Return all the entries exactly, keeping pictures out.

__Source records__:
_ _ _

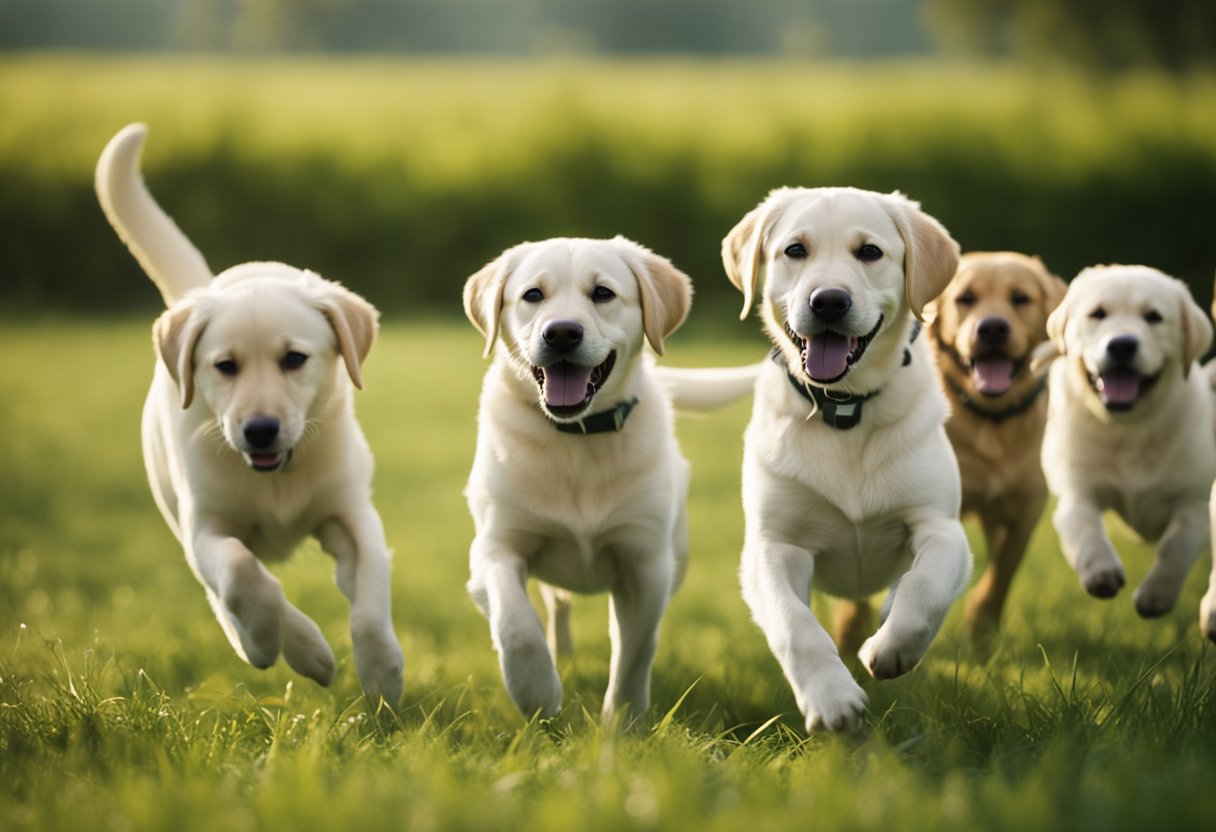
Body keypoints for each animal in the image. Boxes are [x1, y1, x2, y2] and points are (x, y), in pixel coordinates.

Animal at [93, 123, 403, 700]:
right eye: (225, 367)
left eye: (294, 359)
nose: (259, 431)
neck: (276, 476)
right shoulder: (206, 525)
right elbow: (241, 574)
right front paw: (278, 641)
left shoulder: (352, 510)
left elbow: (371, 594)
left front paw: (382, 673)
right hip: (176, 511)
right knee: (223, 590)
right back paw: (264, 643)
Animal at [459, 233, 700, 720]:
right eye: (533, 295)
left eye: (602, 293)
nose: (562, 333)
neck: (578, 437)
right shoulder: (495, 546)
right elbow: (516, 622)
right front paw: (537, 691)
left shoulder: (646, 564)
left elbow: (634, 651)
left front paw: (623, 722)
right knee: (556, 607)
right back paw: (561, 657)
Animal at [724, 184, 972, 729]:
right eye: (796, 250)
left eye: (870, 252)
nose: (829, 301)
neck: (844, 409)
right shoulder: (774, 546)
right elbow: (796, 624)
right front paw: (832, 699)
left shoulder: (942, 526)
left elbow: (924, 585)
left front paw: (891, 648)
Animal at [1036, 262, 1216, 620]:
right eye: (1097, 313)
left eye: (1154, 317)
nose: (1121, 345)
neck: (1128, 429)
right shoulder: (1076, 487)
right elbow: (1085, 526)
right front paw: (1100, 572)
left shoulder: (1196, 499)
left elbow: (1176, 543)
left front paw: (1156, 595)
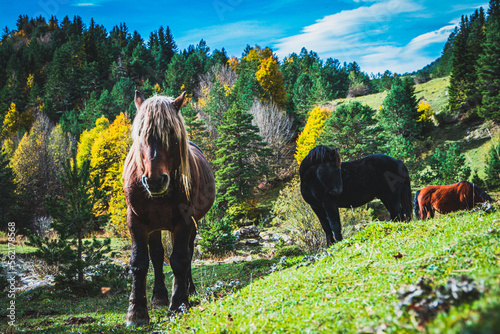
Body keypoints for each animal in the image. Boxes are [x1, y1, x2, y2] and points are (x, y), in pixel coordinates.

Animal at [123, 91, 215, 326]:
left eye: (172, 134)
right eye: (140, 134)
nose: (155, 181)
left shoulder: (184, 221)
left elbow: (180, 260)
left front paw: (179, 305)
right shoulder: (136, 220)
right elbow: (139, 262)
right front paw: (136, 312)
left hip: (190, 226)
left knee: (187, 253)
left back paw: (188, 290)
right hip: (155, 227)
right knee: (157, 256)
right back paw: (159, 297)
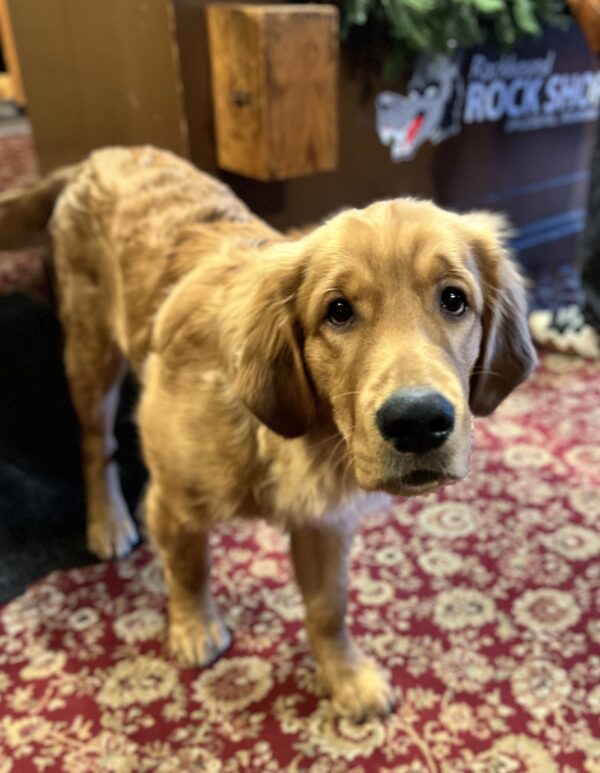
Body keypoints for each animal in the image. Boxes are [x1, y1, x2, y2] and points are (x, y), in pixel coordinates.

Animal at [0, 148, 536, 720]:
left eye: (454, 299)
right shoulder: (173, 501)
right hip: (91, 355)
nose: (417, 421)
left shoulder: (325, 522)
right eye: (338, 311)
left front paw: (345, 676)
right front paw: (194, 626)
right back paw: (107, 521)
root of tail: (100, 157)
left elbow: (329, 609)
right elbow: (189, 568)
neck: (308, 439)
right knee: (95, 445)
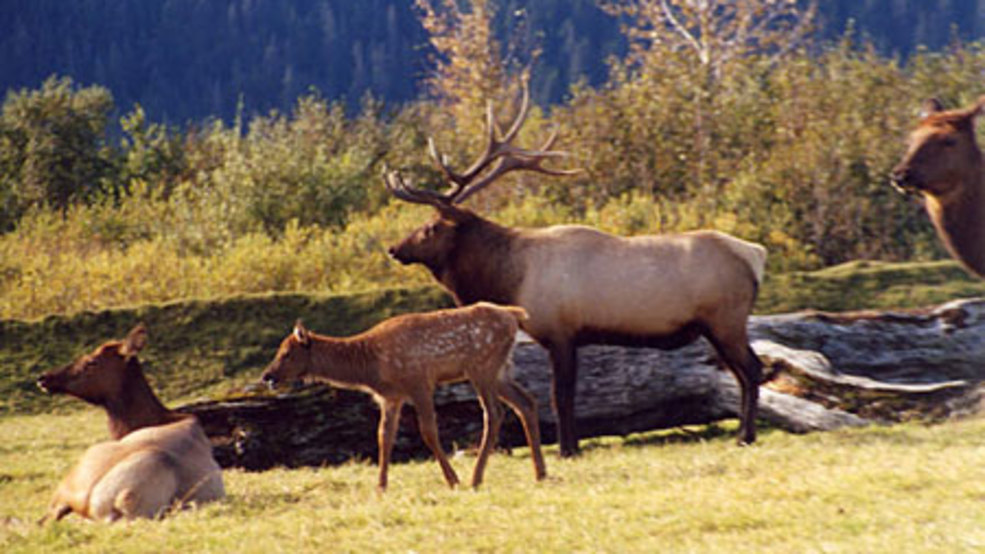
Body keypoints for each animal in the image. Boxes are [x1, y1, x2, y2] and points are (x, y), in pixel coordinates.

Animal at [259, 302, 547, 490]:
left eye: (287, 353)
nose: (267, 376)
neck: (372, 367)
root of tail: (514, 315)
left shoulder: (419, 381)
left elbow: (428, 431)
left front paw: (452, 480)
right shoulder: (390, 397)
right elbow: (384, 436)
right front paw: (381, 486)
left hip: (482, 367)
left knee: (494, 413)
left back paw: (476, 477)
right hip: (500, 370)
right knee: (527, 402)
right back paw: (540, 473)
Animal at [384, 84, 768, 457]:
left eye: (431, 227)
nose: (394, 248)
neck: (509, 279)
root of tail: (754, 255)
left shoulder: (560, 332)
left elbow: (561, 396)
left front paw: (567, 449)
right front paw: (573, 446)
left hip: (726, 319)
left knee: (753, 370)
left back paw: (745, 436)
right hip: (713, 327)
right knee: (739, 373)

_ _ _

__Response to this exercise__:
Body keypoints for each animal in the image. Boxes are [x1, y1, x2, y2] and points are (x, y), in pixel coordinates.

Animal at [93, 123, 403, 700]:
right eye: (225, 367)
left eye: (294, 359)
nose: (259, 431)
neck: (276, 476)
right shoulder: (206, 525)
right elbow: (241, 574)
right front paw: (278, 641)
left shoulder: (352, 510)
left elbow: (371, 594)
left front paw: (382, 673)
right hip: (176, 511)
right knee: (223, 590)
right back paw: (264, 643)
Animal at [459, 233, 700, 720]:
right eye: (533, 295)
left eye: (602, 293)
nose: (562, 333)
neck: (578, 437)
right shoulder: (495, 546)
right elbow: (516, 622)
right front paw: (537, 691)
left shoulder: (646, 564)
left elbow: (634, 651)
left front paw: (623, 722)
right knee: (556, 607)
right back paw: (561, 657)
Animal at [724, 184, 972, 729]:
right eye: (796, 250)
left eye: (870, 252)
nose: (829, 301)
neck: (844, 409)
right shoulder: (774, 546)
right elbow: (796, 624)
right front paw: (832, 699)
left shoulder: (942, 526)
left elbow: (924, 585)
left front paw: (891, 648)
Animal at [1036, 262, 1216, 620]:
right eye: (1097, 313)
left eye: (1154, 317)
nose: (1121, 345)
neck: (1128, 429)
right shoulder: (1076, 487)
right elbow: (1085, 526)
right front paw: (1100, 572)
left shoulder: (1196, 499)
left elbow: (1176, 543)
left front paw: (1156, 595)
Body keypoints for each animal in the image. Boxes are [x1, y1, x2, y2] and points are (x, y), in pixel coordinates.

Animal at [123, 91, 215, 326]:
left eye: (172, 134)
right eye: (140, 134)
nose: (155, 181)
left shoulder: (184, 221)
left elbow: (180, 260)
left front paw: (179, 305)
right shoulder: (136, 220)
right elbow: (139, 262)
right front paw: (136, 312)
left hip: (190, 226)
left knee: (187, 253)
left back paw: (188, 290)
right hip: (155, 227)
right knee: (157, 256)
right back paw: (159, 297)
Body keypoints for each animal in the image. Boxes are [x1, y1, x2, y2] and points are (x, y), in pixel coordinates.

Animal at [0, 148, 536, 720]:
left eye: (454, 299)
right shoulder: (173, 501)
right hip: (91, 355)
nose: (417, 421)
left shoulder: (325, 522)
right eye: (338, 311)
left front paw: (345, 676)
right front paw: (194, 626)
right back paw: (107, 521)
root of tail: (100, 157)
left elbow: (329, 609)
right elbow: (189, 568)
neck: (308, 439)
right knee: (95, 445)
Body keypoints for each animal in the image. Boxes are [x1, y1, x2, y2] and points are (x, y), in pixel coordinates.

Animal at [259, 302, 547, 490]:
left eye: (287, 353)
nose: (267, 376)
neck: (372, 367)
root of tail: (514, 315)
left shoulder: (419, 381)
left elbow: (428, 431)
left front paw: (452, 480)
right shoulder: (390, 397)
right elbow: (384, 436)
right front paw: (381, 486)
left hip: (482, 367)
left knee: (494, 413)
left back paw: (476, 477)
right hip: (500, 370)
right knee: (527, 402)
right back paw: (540, 473)
Animal at [384, 84, 768, 457]:
left eye: (431, 227)
nose: (394, 248)
neck: (509, 279)
root of tail: (754, 255)
left shoulder: (560, 332)
left elbow: (561, 396)
left front paw: (567, 449)
right front paw: (573, 446)
left hip: (726, 319)
left knee: (753, 370)
left back paw: (745, 436)
right hip: (713, 327)
right knee: (739, 373)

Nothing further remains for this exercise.